I was volunteering at Habitat for Humanity in Michigan with my Scholars last week, when I was asked to submit comments to UNHRC’s Advisory Committee on the Human Rights implications of plastic pollution. This is what I tapped out on my phone amidst a busy flurry of brilliant students and happy chaos. Thanks to student Isabela Alvarado for her quick review.
I write in my personal capacity as a professor, a member of the public health community, a mother who has lost a child to environmental contamination, and the author of Poisoning Our Children: How the Petrochemical Industry Has Imperiled Every Life on Earth, forthcoming from Johns Hopkins University Press early 2027.
In addition, and foremost, as a member of the Children’s Health Protection Advisory Committee to the EPA, I am eager to draw your attention to the CHPAC’s recent letter on plastics.
Plastics harm children’s health. Plastics harm those who are most vulnerable in our societies, from families living in fenceline communities to fetuses in the womb. Pound for pound, children eat more food, drink more water, and breathe more air than adults. Young people have longer latency periods in which to develop disease. They have immature metabolizer systems so that they are effectively exposed longer to environmental chemicals they ingest, absorb, or breathe in. Children are immersed in a sea of plastic that is completely unprecedented in the history of humankind—and the world.
UCSF’s Center to End Corporate Harm has identified how the petrochemical industry is employing the tobacco industry playbook in an effort to distract from the known harms of plastic and associated chemicals. I have seen first-hand how industry representatives at the EPA and elsewhere hobble regulation of plastics and toxic chemicals and hamper research into their health harms. They disseminate disinformation and deploy red herrings. They purchase politicians and corrupt the democratic process. As a result, there is minimal regulation of chemicals in the US, including those used in plastic production, resulting in 40% of American children suffering from chronic conditions related to toxic exposures. On this, the Make Our Children Healthy Again Strategy Report and CHPAC agree.

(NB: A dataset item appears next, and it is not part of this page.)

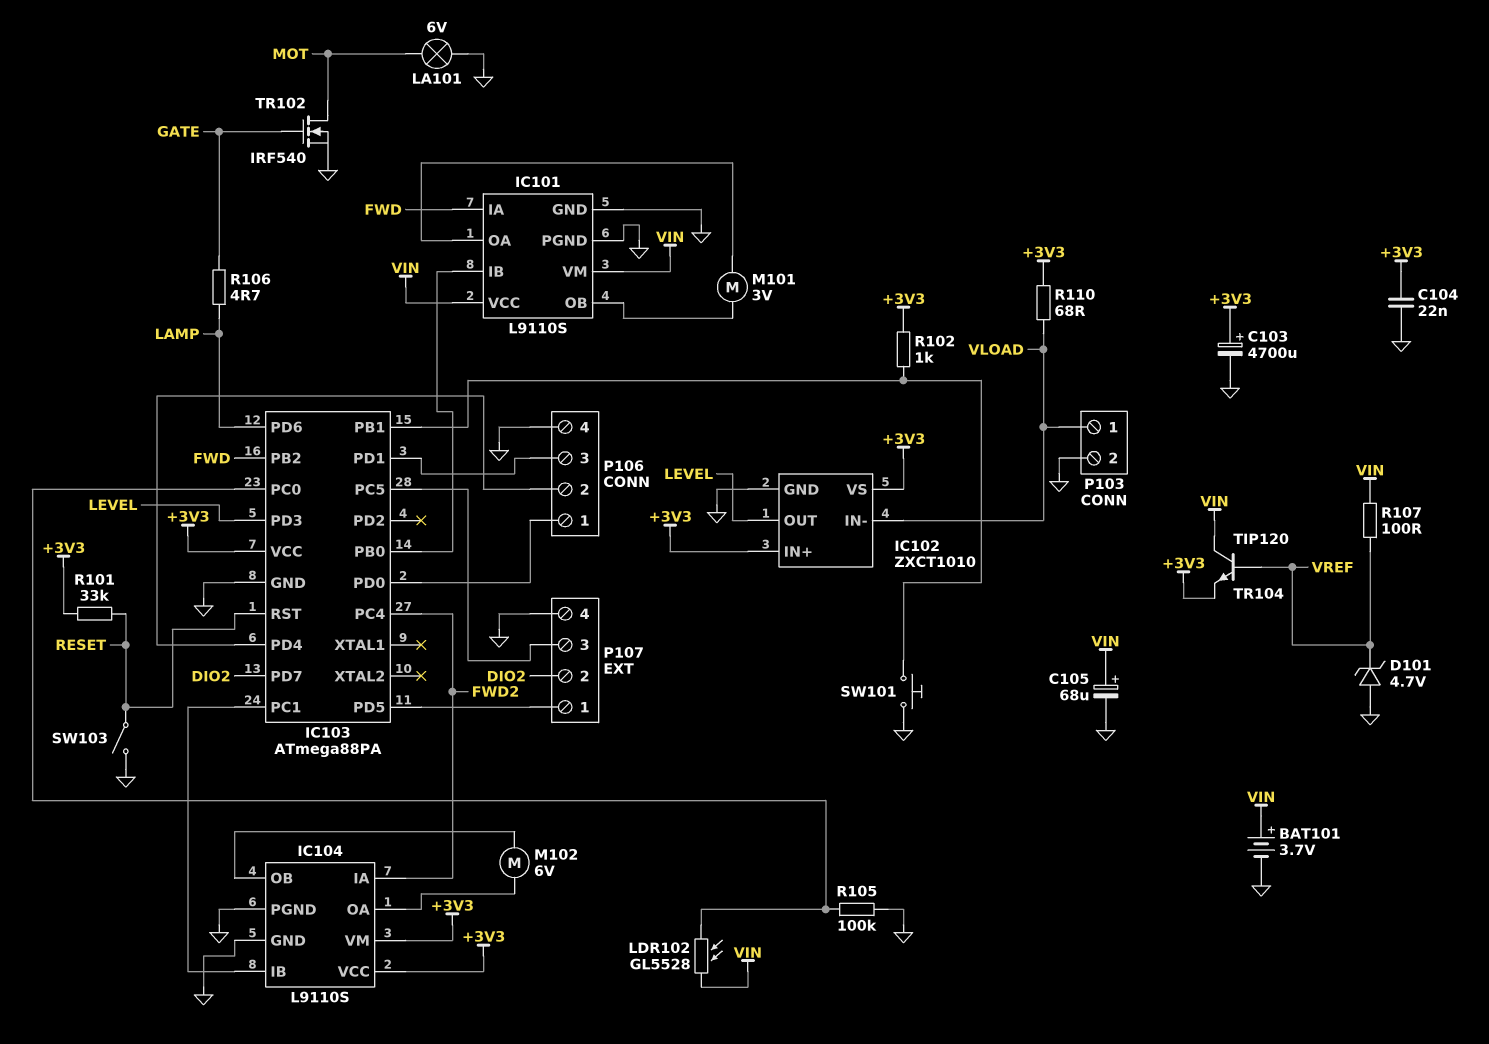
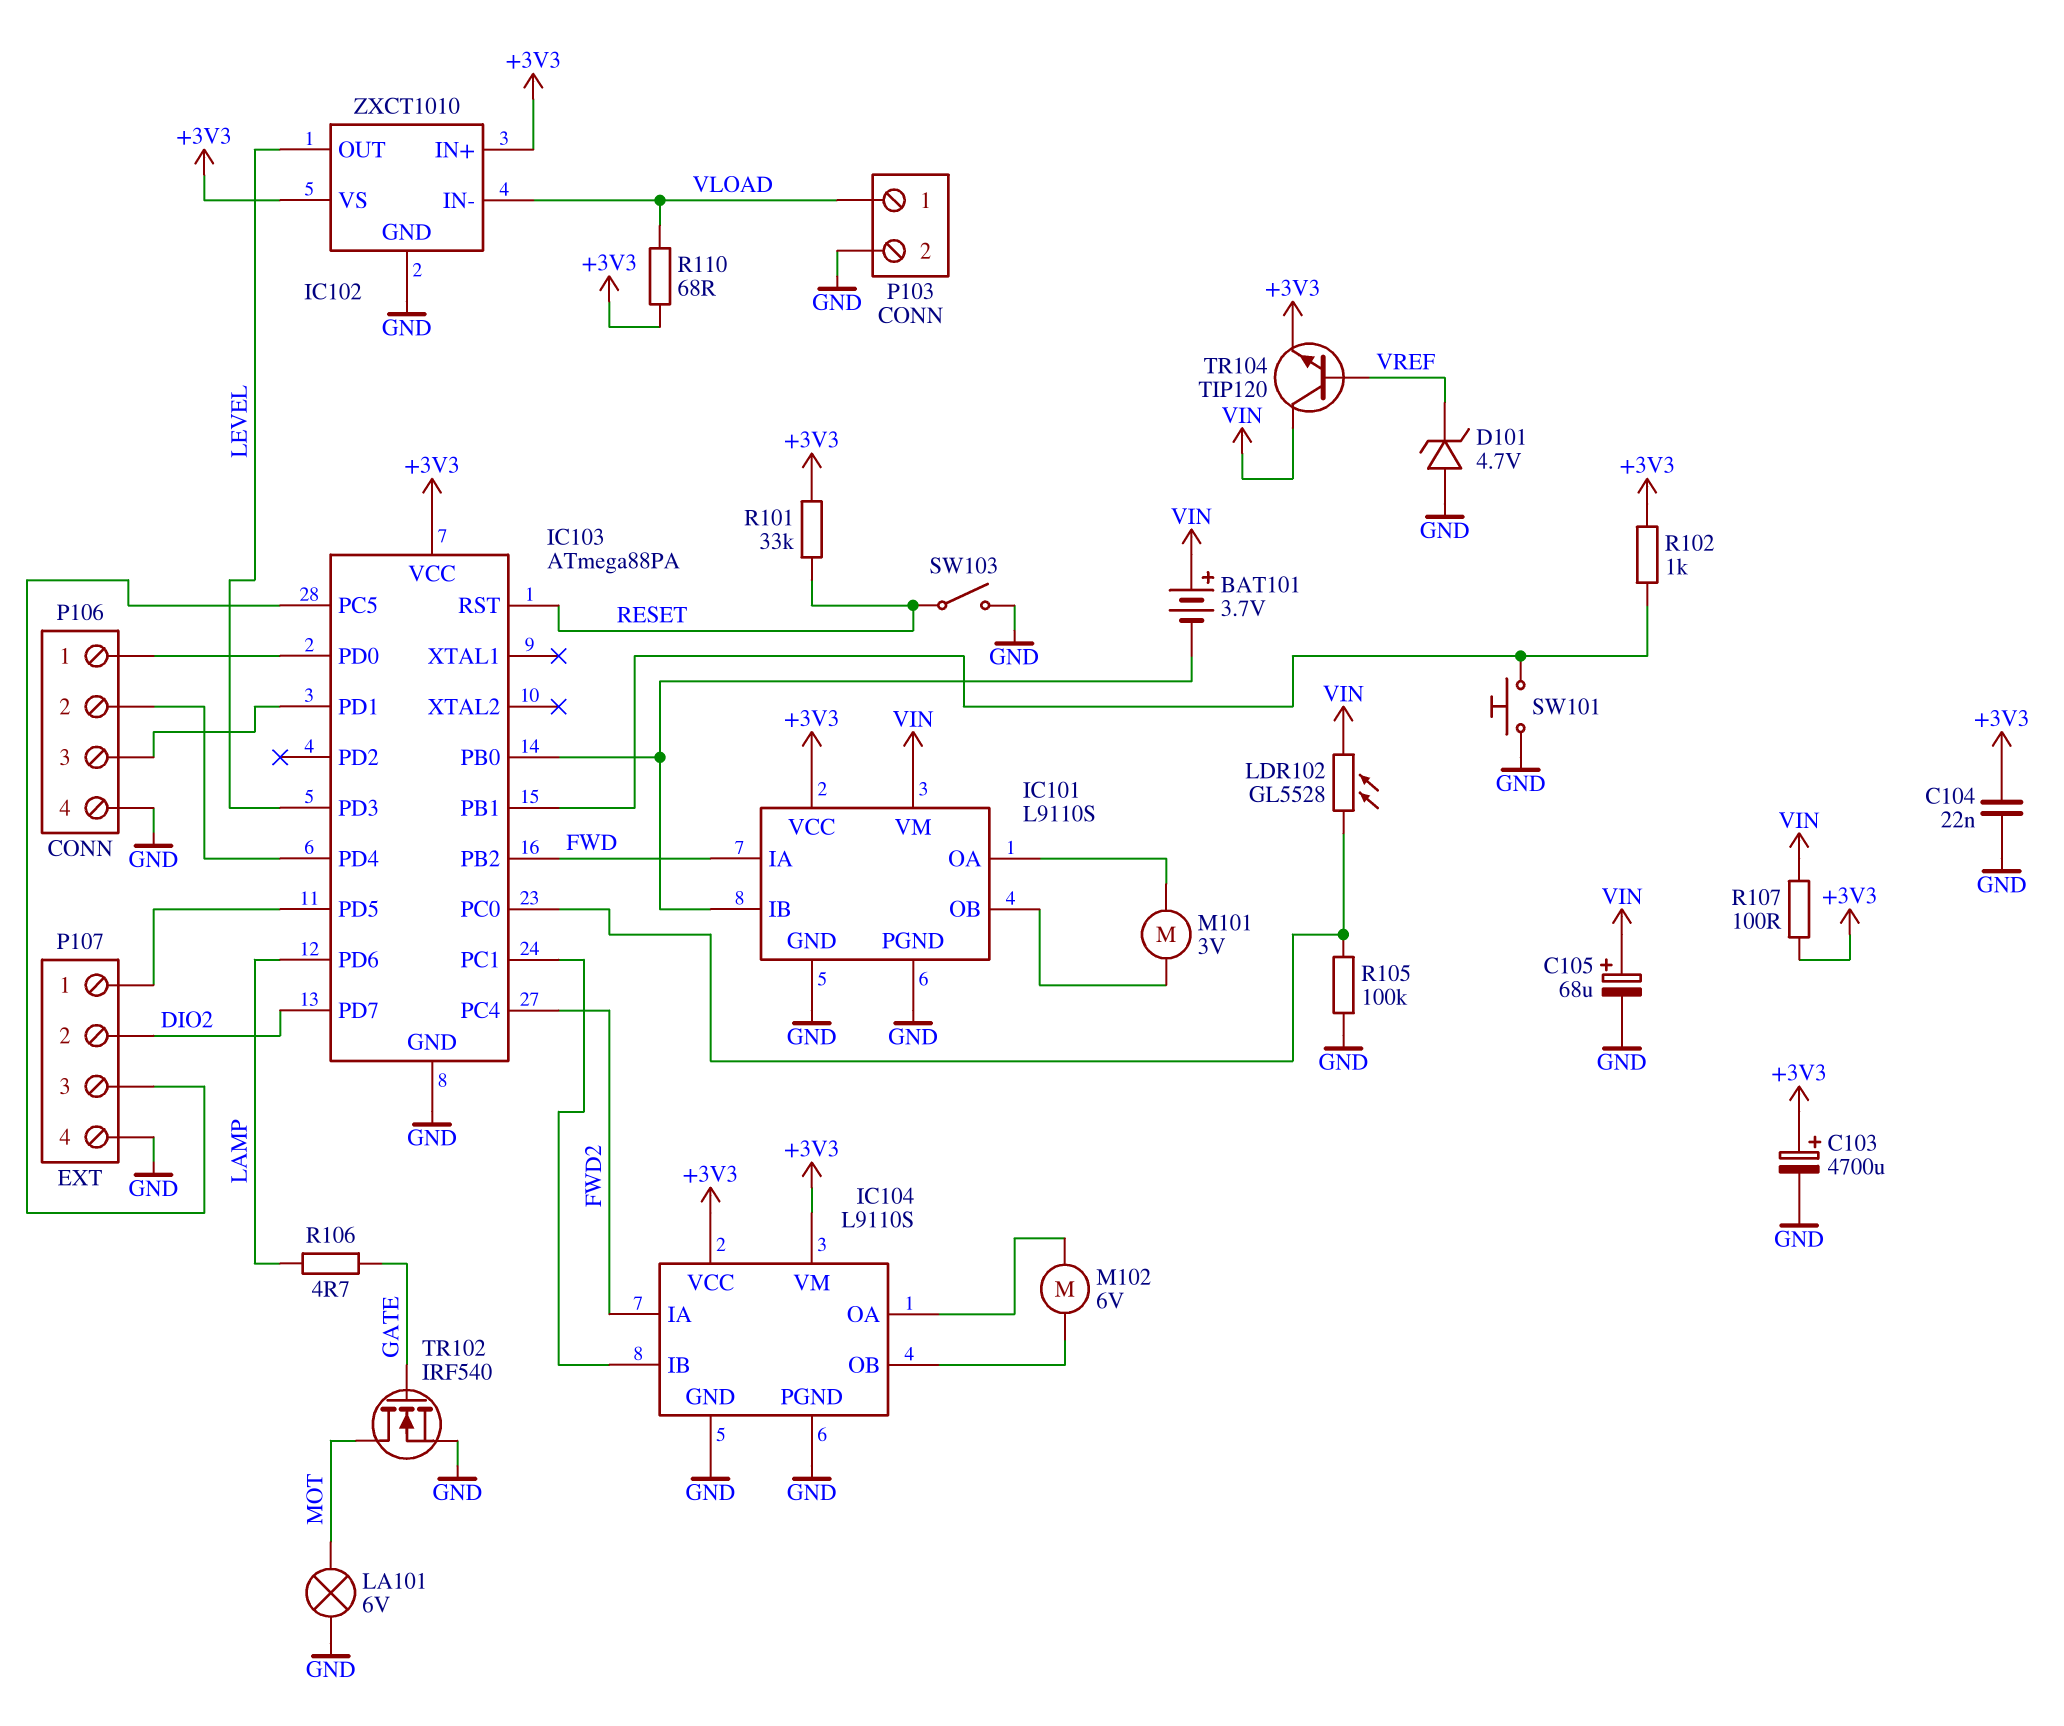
BAT101: 3.7V (plus VIN, minus GND) -> 3.7V (plus VIN, minus IC101/IB)
IC101 pin VCC: VIN -> +3V3
R107: 100 (VIN, VREF) -> 100 (+3V3, VIN)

Petrochemical industry actions have utterly violated the human right to bodily autonomy via ubiquitous toxic trespass. When 100% of placentas are testing positive for microplastics, it becomes impossible for any individual to refuse exposure to plastics and their associated chemicals from conception onwards. Even those who make efforts to avoid plastic products are exposed to nano-and microplastics in soil, air, food, and water, and early studies on harms are alarming, to say the least.
More than sixty years ago, Rachel Carson argued that people should have a right not to be involuntarily poisoned in their own homes. My family’s right to life, liberty, and security of person was grossly violated by exposure to toxic chemicals in our home without our knowledge or permission. My daughter Katherine died from leukemia that we have every reason to believe was caused by those exposures. Now, every person’s right to bodily autonomy is likewise violated, by plastics and the chemicals loosely bound within polymers.
Please refer to the recommendations in the CHPAC letter. Under my own aegis, I would add that I do not believe that industry representatives and lobbyists should be appointed as voting members of federal advisory committees, nor agencies that purport to regulate the industries they represent.
I further recommend that to the extent possible, the right to a clean environment, freedom from toxic trespass, and the precautionary principle be codified into international standards.
The best way to protect children is to eliminate the most toxic formulations and reduce plastic use and production to essential uses. It is inherently wrong that this generation’s conveniences are permanently poisoning every ecosystem on Earth and every future generation of children. From the perspective of children alive today, the intergenerational injustice of plastics will be unforgivable.